(DOCUMENT SECTION)
Last week we picked up the news that Congresswoman Donna Edwards is holding a fundraiser with a non-Zionist organization, New Policy.org, this weekend, Saturday afternoon, at the Sheraton Washington North in Beltsville, MD.

Well, Washington Jewish Week is stirring the pot on the event, painting Edwards as “anti-Israel,” and quoting various Israel lobbyists who trash J Street for its vigorous support of Edwards. J Street is holding firm for Edwards but insisting that she is for two states.

Interestingly, the flap has gotten the one-state/two-state conversation into the mainstream (as it blipped into the mainstream during the Winograd/Harman race last summer in California).

J Street and NewPolicy.org have both issued statements of their views of one-state versus two state, which I publish below. Where do you stand?

J Street: 

“JStreetPAC supports only candidates that are 100 percent committed to a two-state solution to the Israeli-Palestinian conflict and to the existence of Israel as a democracy and as the homeland of the Jewish people. Rep. Donna Edwards has repeatedly reaffirmed her commitment to both of these principles and her opposition to the concept of a “one-state solution” based on a single, secular state for Israelis and Palestinians.

JStreetPAC disagrees fundamentally on this issue with New Policy PAC, as does Donna Edwards. That is the basis of our organization’s pro-Israel identity and the basis of our support for candidates like Donna Edwards.

(DATA SUPPLIED)

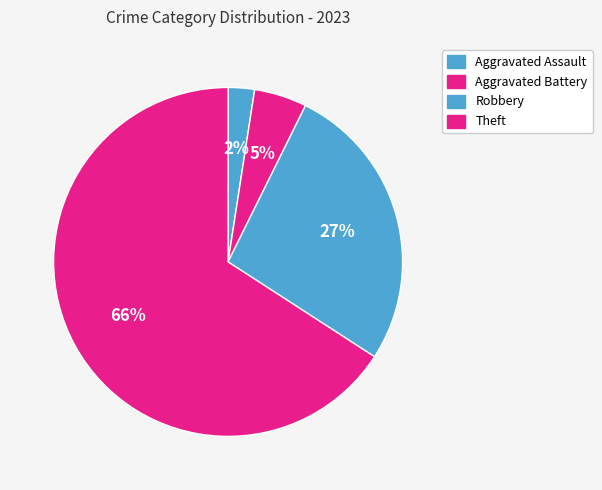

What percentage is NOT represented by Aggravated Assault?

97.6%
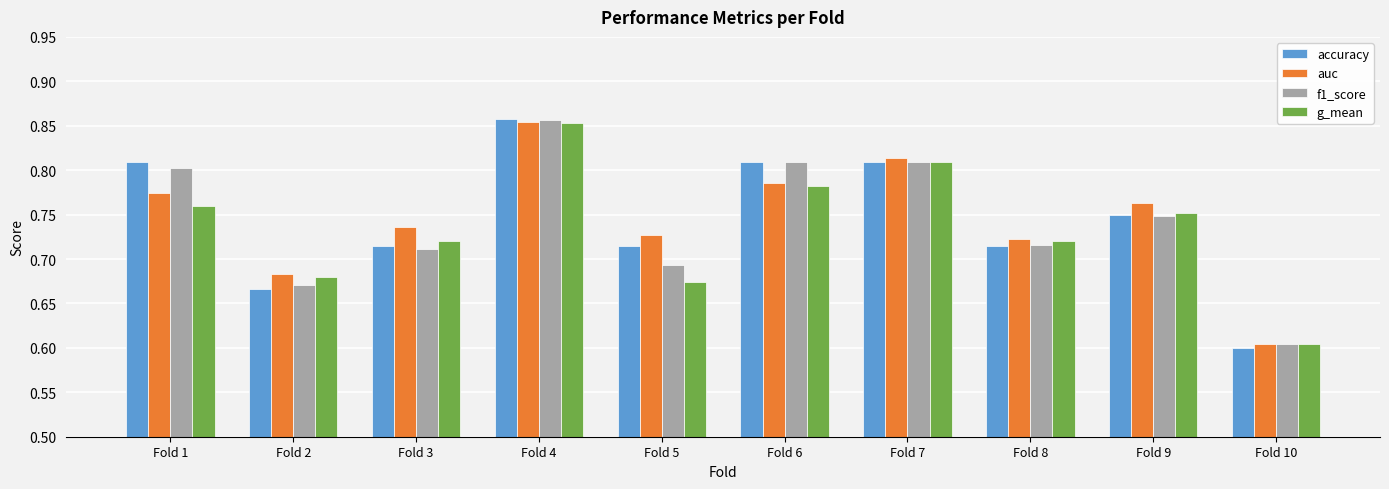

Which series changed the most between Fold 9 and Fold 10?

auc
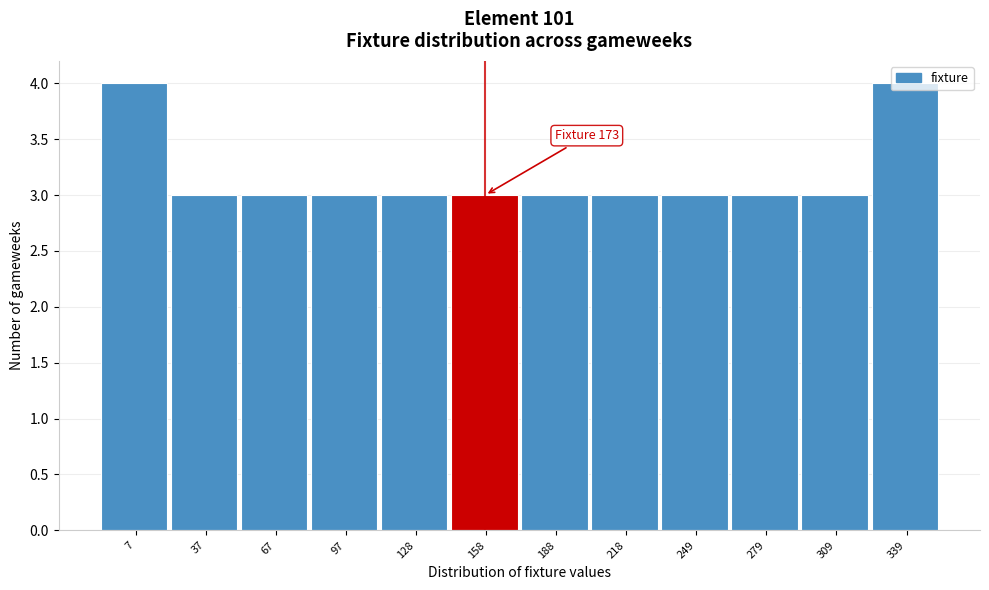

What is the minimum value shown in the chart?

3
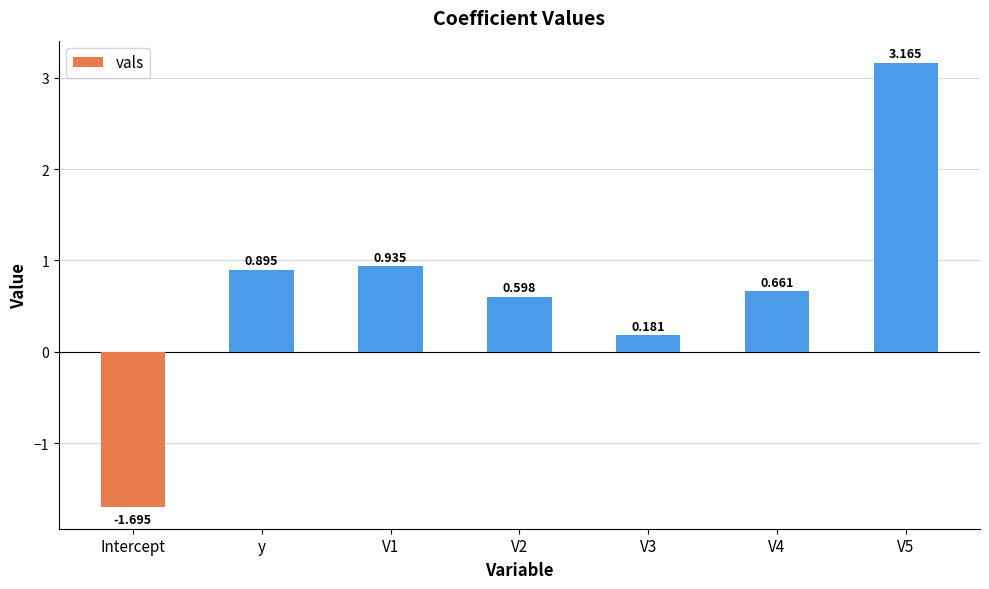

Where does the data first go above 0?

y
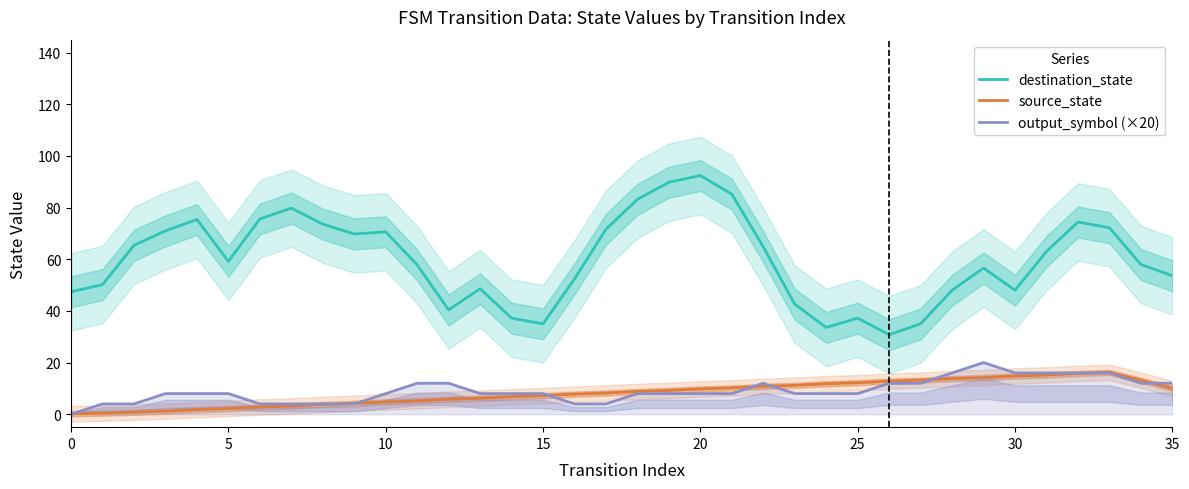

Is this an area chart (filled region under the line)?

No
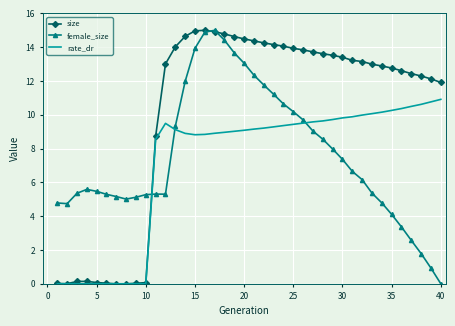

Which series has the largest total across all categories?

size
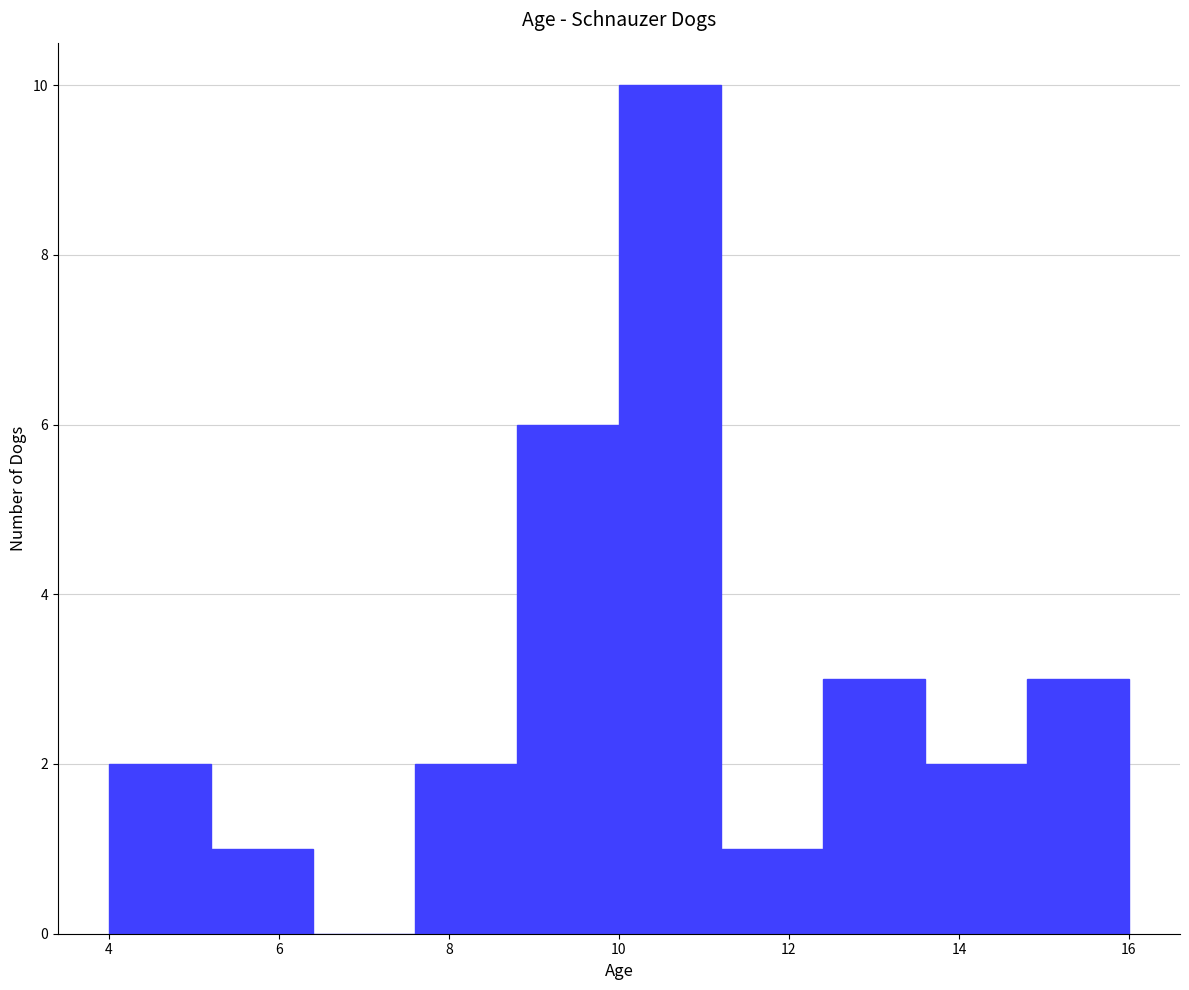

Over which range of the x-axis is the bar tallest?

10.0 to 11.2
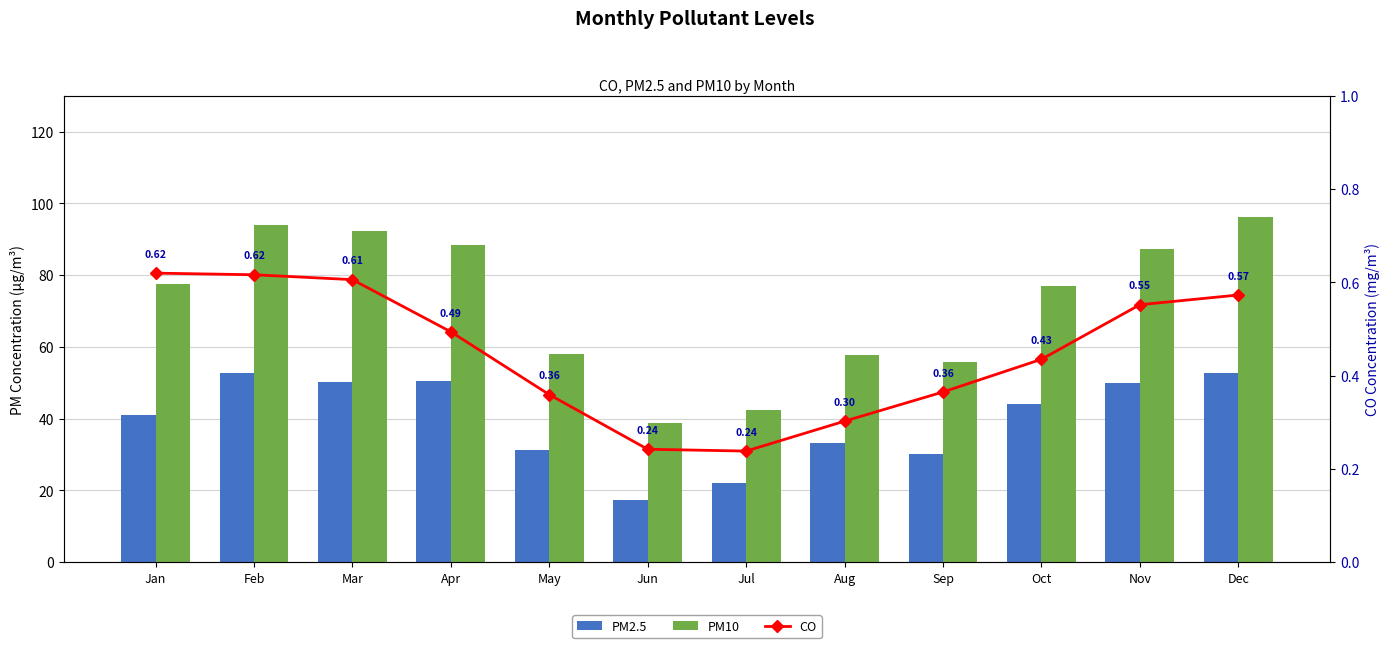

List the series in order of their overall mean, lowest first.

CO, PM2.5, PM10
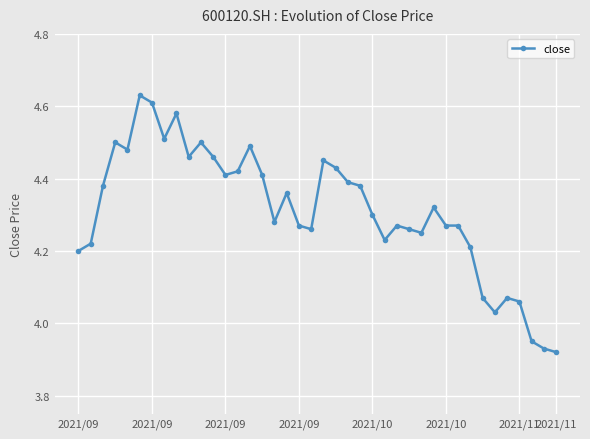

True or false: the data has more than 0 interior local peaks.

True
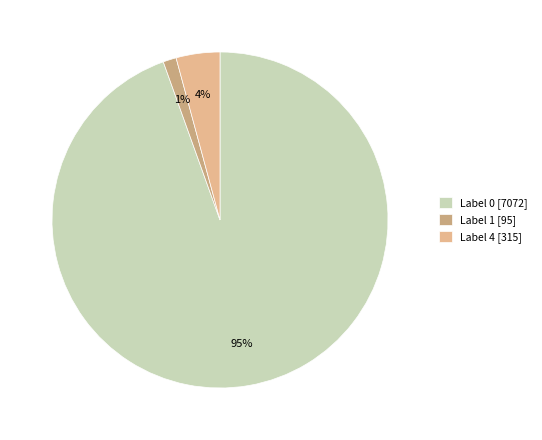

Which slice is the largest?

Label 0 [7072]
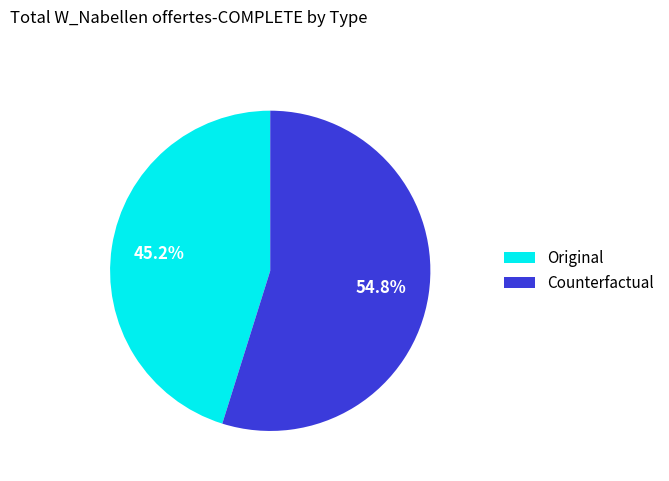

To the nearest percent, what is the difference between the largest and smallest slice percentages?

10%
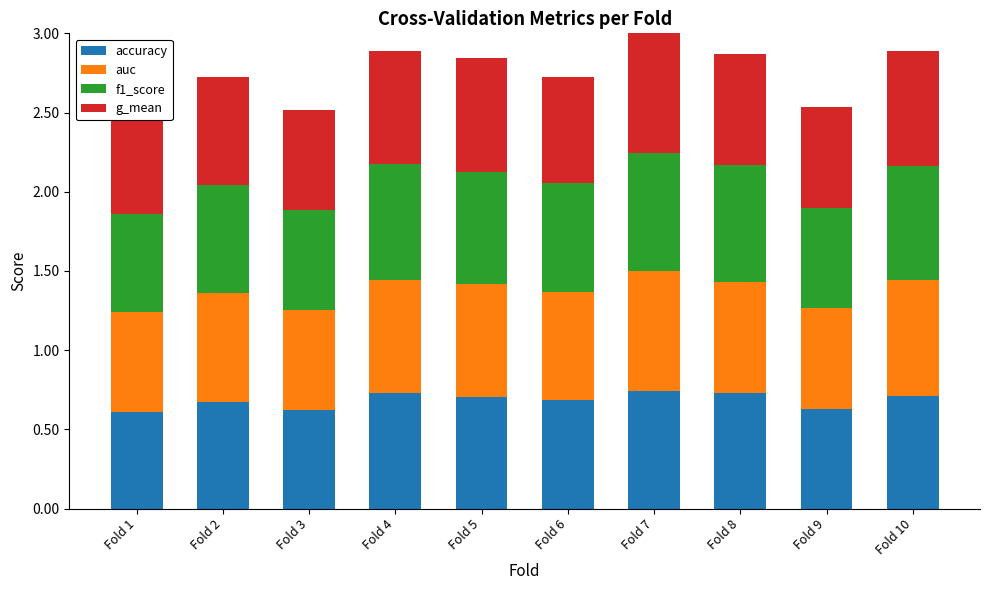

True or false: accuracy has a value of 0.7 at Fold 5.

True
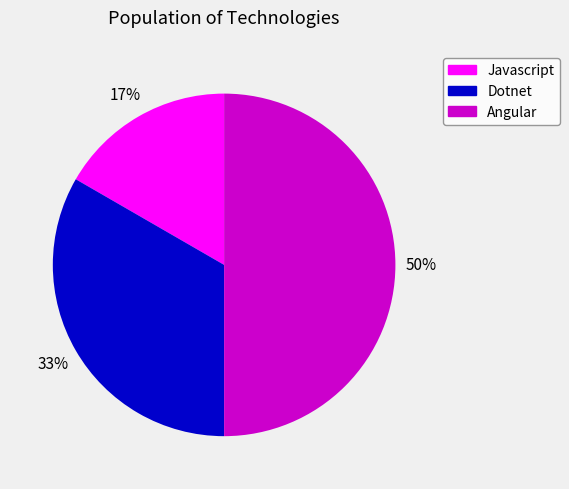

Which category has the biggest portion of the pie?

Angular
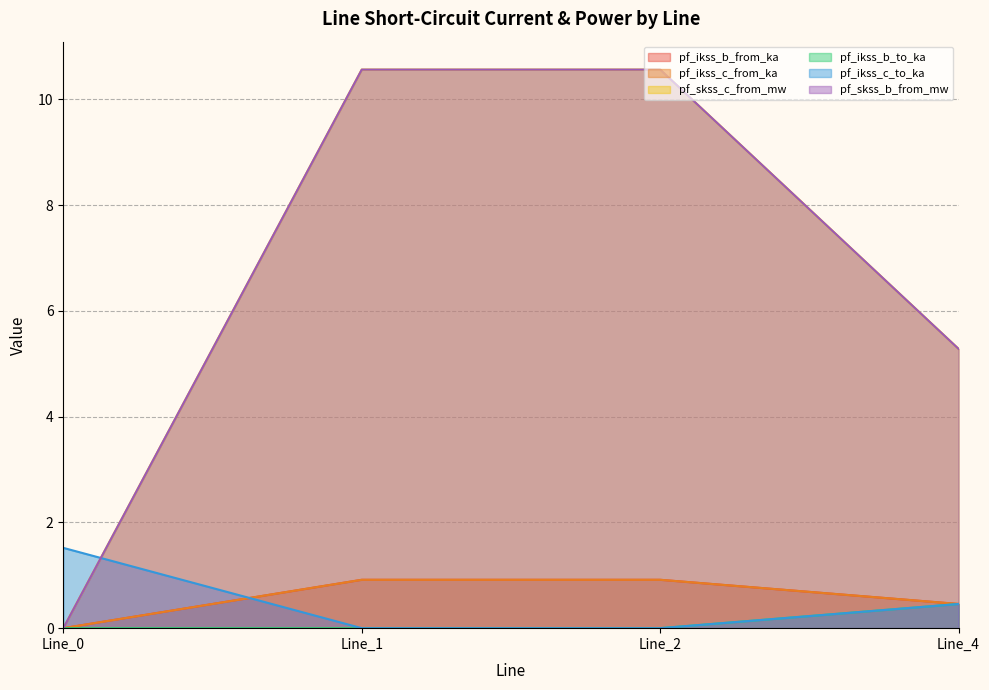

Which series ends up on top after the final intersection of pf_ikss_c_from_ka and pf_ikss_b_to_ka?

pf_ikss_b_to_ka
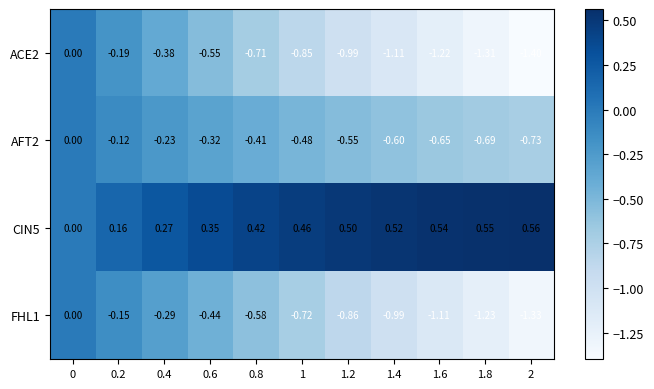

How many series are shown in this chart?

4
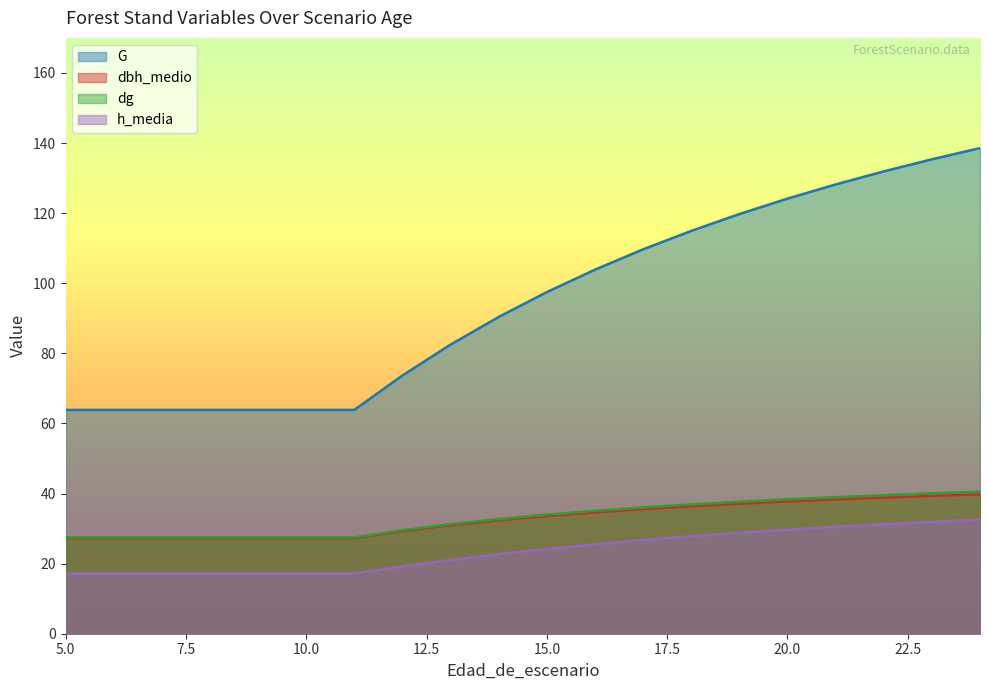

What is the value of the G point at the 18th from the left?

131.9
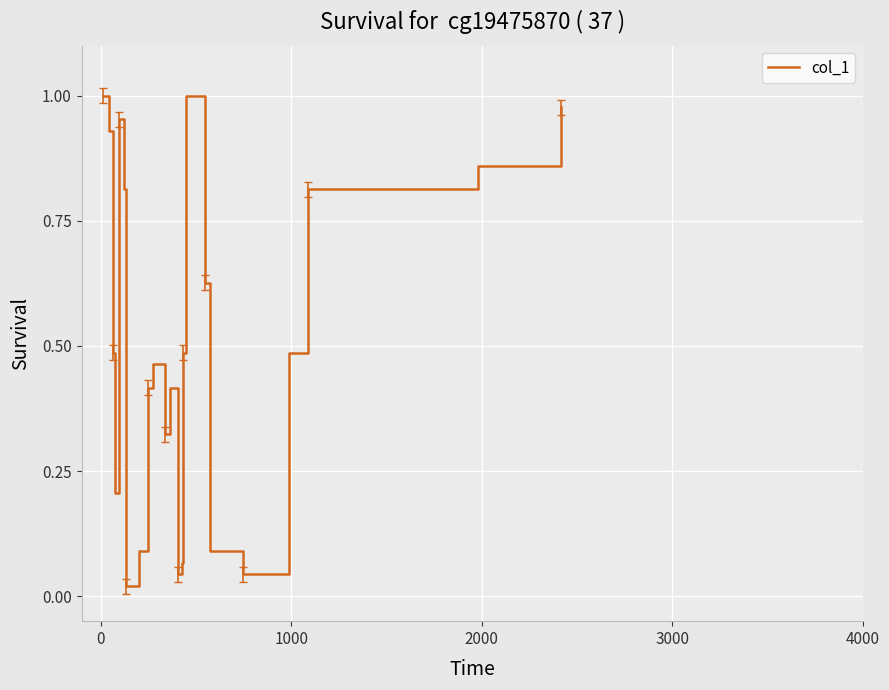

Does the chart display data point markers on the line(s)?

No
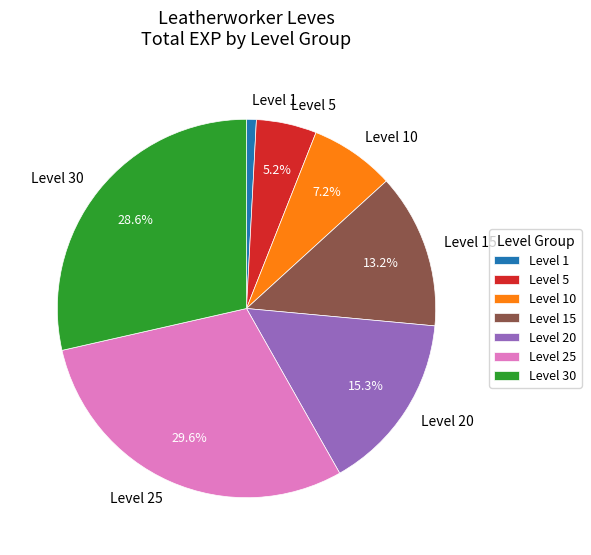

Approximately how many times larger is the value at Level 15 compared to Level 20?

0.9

(QUESTIONS TO ANSWER)
a: In the post about Donna Edwards's fundraiser, at which hotel is the event being held?
b: Carry on the post about Donna Edwards's fundraiser from its last sentence.
The material is unrelated to the post about Donna Edwards's fundraiser.

(EXERCISE RESULTS)
a: The Sheraton Washington North in Beltsville, MD.

b:
That said, we do not believe that the candidates we endorse need to agree with every view of every other individual or organization that endorses them. We expect Representative Edwards to make her views on these issues clear when she speaks at the upcoming New Policy PAC event as she has consistently throughout her career.
There should and must be room for debate and discussion on issues related to Israel and the Middle East, and we encourage broad and open debate in the political and communal arena. There can, however, be no debate – at least among those whom JStreetPAC supports – about the right of the Jewish people to a national home of their own in Israel, living side by side in peace and security with the national home of the Palestinian people.”

In turn, NewPolicy.org also elaborates on its position:

NewPolicy.org would not oppose a two-state solution for the Israeli-Palestinian conflict if agreed to by both Palestinians and Israelis. The two-state solution has been endorsed by the Arab League through the Arab Peace Initiative and the Organization of Islamic Countries under the auspices of Saudi leadership. The two-state solution has also been the basis of negotiations under the mediation of the quartet, which includes the United States, the European Union, the United Nations and Russia.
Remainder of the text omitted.